Activity:
The lines from the one containing "right ear: (93, 71)" through the end of the entries are what to output; reproduce them exactly and add nothing.

Input data:

────────────────────

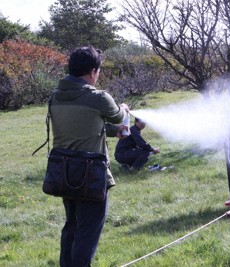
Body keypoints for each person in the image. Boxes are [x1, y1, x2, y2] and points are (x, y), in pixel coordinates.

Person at [50, 46, 130, 266]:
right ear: (93, 71)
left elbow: (84, 123)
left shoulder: (57, 96)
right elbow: (118, 115)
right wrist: (124, 109)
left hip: (64, 172)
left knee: (72, 227)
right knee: (88, 232)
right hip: (91, 175)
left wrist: (115, 133)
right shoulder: (98, 97)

────────────────────

Output for this exercise:
right ear: (93, 71)
left elbow: (84, 123)
left shoulder: (57, 96)
right elbow: (118, 115)
right wrist: (124, 109)
left hip: (64, 172)
left knee: (72, 227)
right knee: (88, 232)
right hip: (91, 175)
left wrist: (115, 133)
right shoulder: (98, 97)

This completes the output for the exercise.